### The task:
Only lines holding "span" are wanted; copy each of them from the records below.

--- Provided information Enclosed Below ---

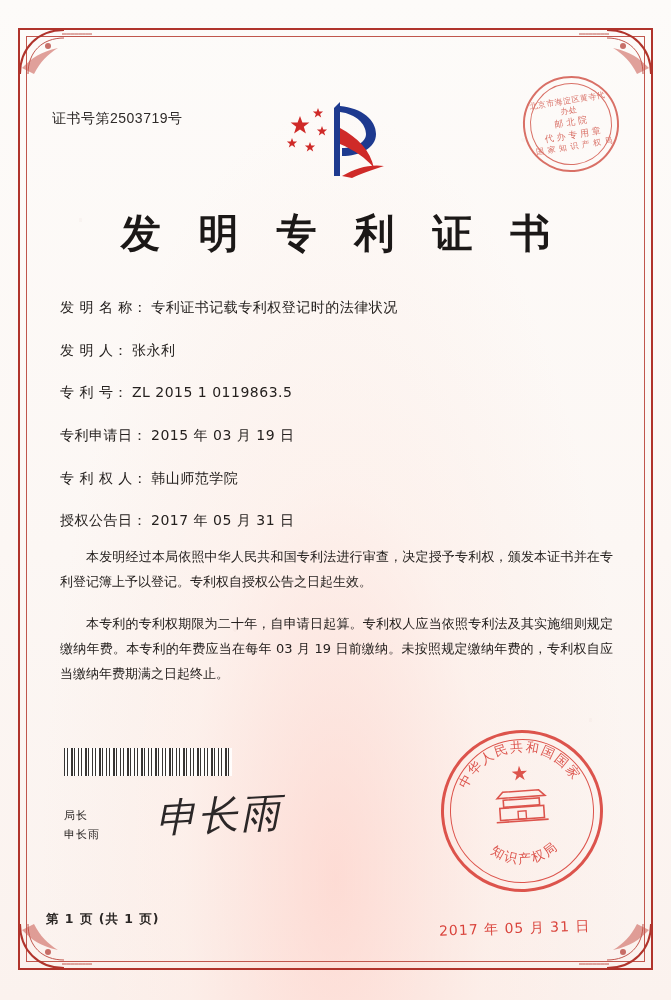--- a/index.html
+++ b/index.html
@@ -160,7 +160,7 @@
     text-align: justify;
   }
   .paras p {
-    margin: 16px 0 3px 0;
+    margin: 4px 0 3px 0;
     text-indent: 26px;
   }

--- End of Enclosed Provided information ---
--- Provided information Enclosed Below ---

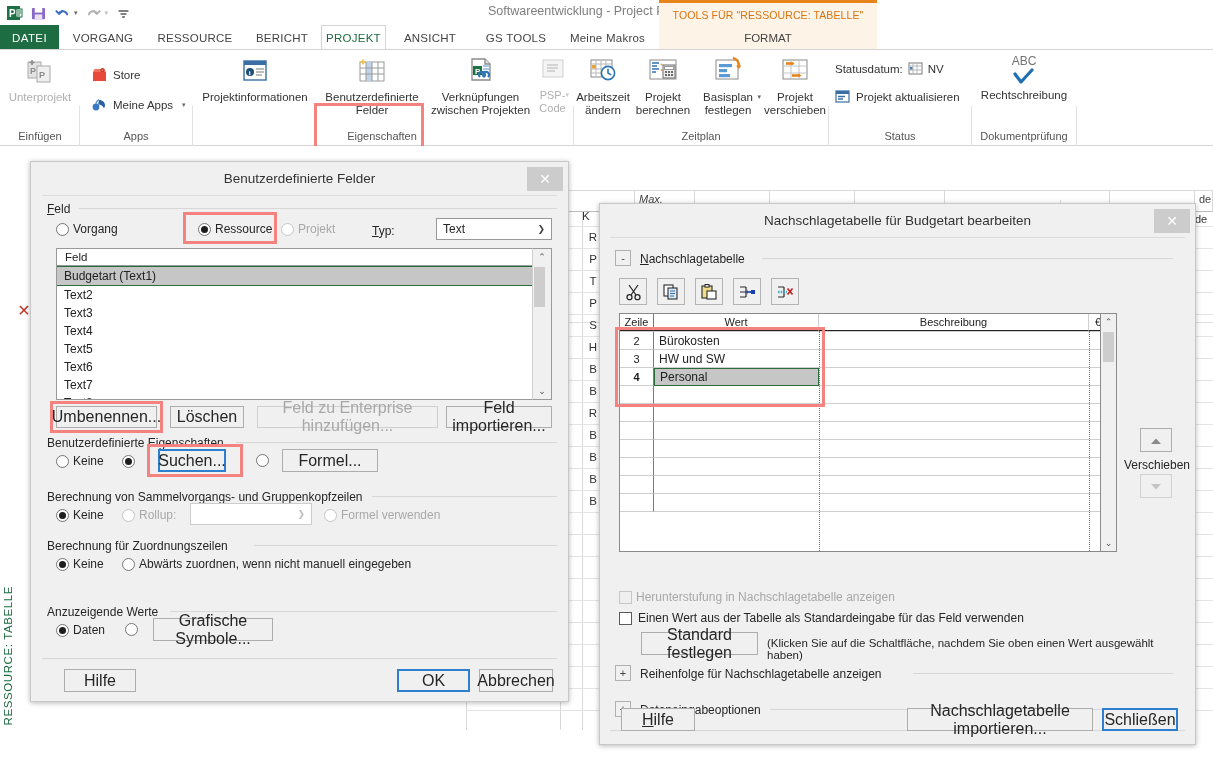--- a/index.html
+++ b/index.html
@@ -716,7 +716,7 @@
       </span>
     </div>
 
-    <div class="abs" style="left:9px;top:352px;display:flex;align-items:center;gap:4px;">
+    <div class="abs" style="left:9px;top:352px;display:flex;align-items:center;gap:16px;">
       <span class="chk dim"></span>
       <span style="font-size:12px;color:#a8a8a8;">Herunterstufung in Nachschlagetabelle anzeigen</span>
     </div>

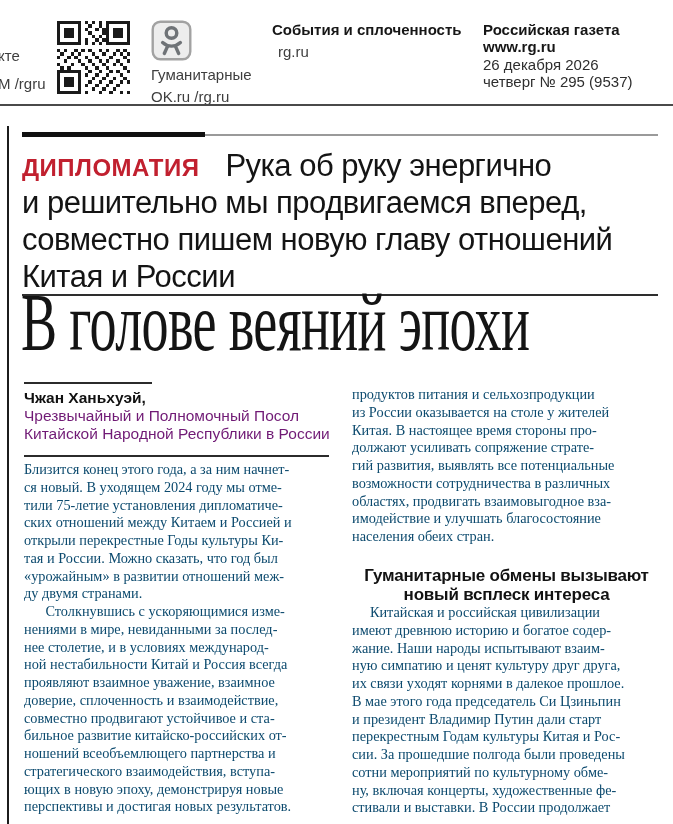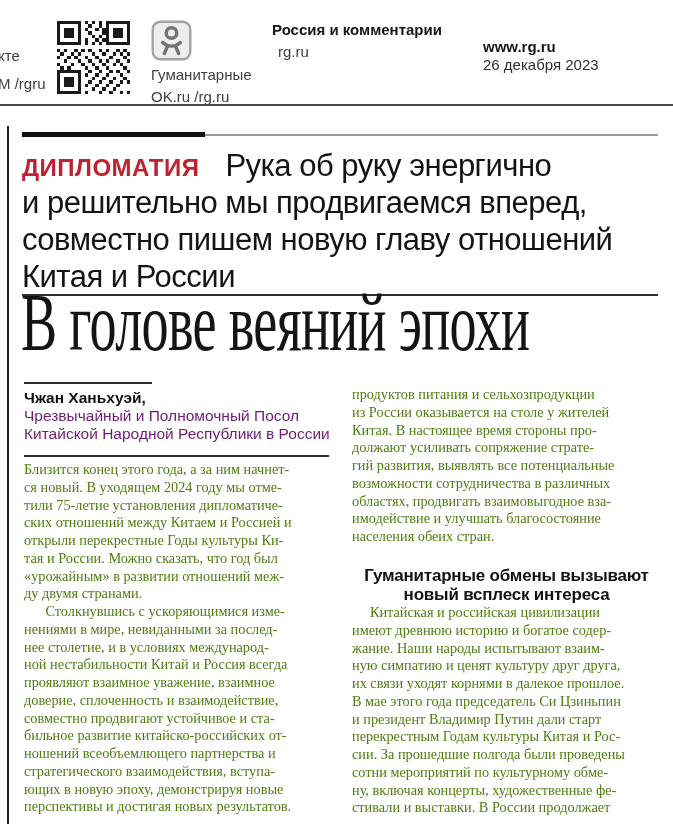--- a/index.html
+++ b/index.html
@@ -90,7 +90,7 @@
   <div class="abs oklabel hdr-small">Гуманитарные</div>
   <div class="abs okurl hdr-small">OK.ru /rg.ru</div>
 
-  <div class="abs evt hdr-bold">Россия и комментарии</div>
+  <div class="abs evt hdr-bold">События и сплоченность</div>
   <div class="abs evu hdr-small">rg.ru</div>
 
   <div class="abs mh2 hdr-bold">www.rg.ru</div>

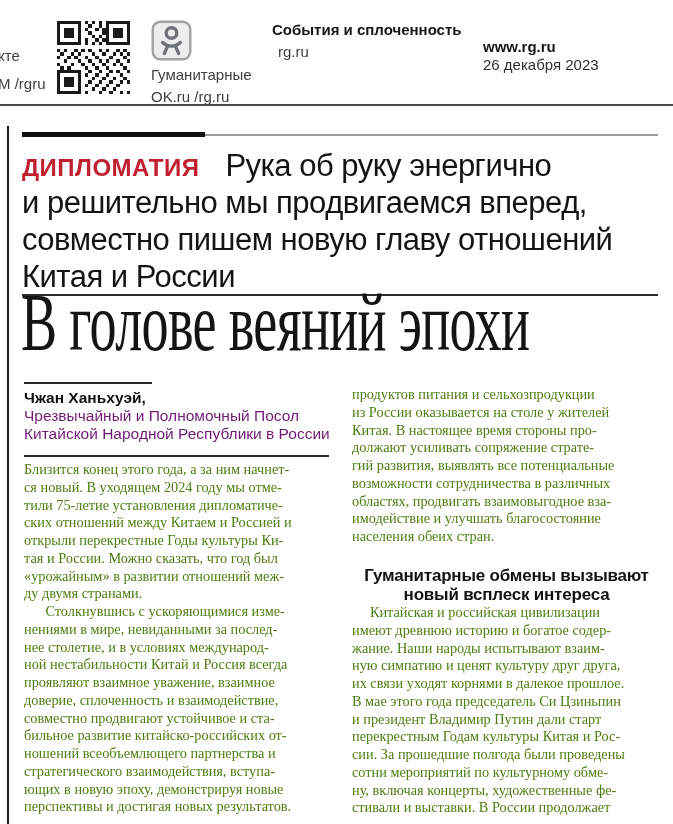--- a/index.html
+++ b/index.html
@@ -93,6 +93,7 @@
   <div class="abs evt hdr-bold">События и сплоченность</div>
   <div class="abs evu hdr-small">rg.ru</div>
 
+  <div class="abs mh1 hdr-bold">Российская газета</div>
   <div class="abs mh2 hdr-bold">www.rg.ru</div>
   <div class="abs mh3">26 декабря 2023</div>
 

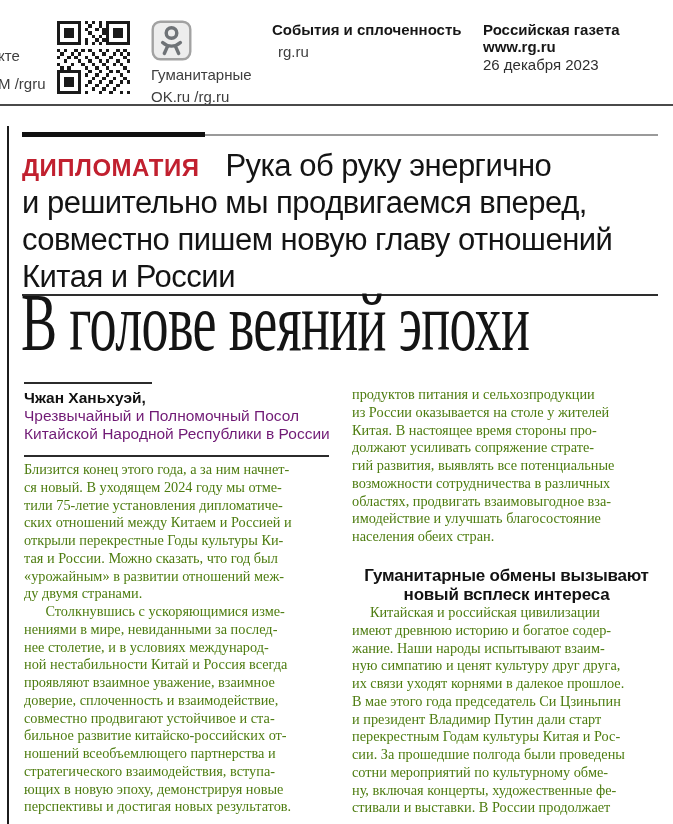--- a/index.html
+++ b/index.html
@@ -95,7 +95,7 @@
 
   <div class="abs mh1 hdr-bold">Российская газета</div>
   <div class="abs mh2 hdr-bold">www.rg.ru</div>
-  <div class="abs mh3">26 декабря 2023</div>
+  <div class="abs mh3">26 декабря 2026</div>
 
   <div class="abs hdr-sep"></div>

--- End of Enclosed Provided information ---

### Answer to this task:
       </span>
       <span class="chk dim"></span>
       <span style="font-size:12px;color:#a8a8a8;">Herunterstufung in Nachschlagetabelle anzeigen</span>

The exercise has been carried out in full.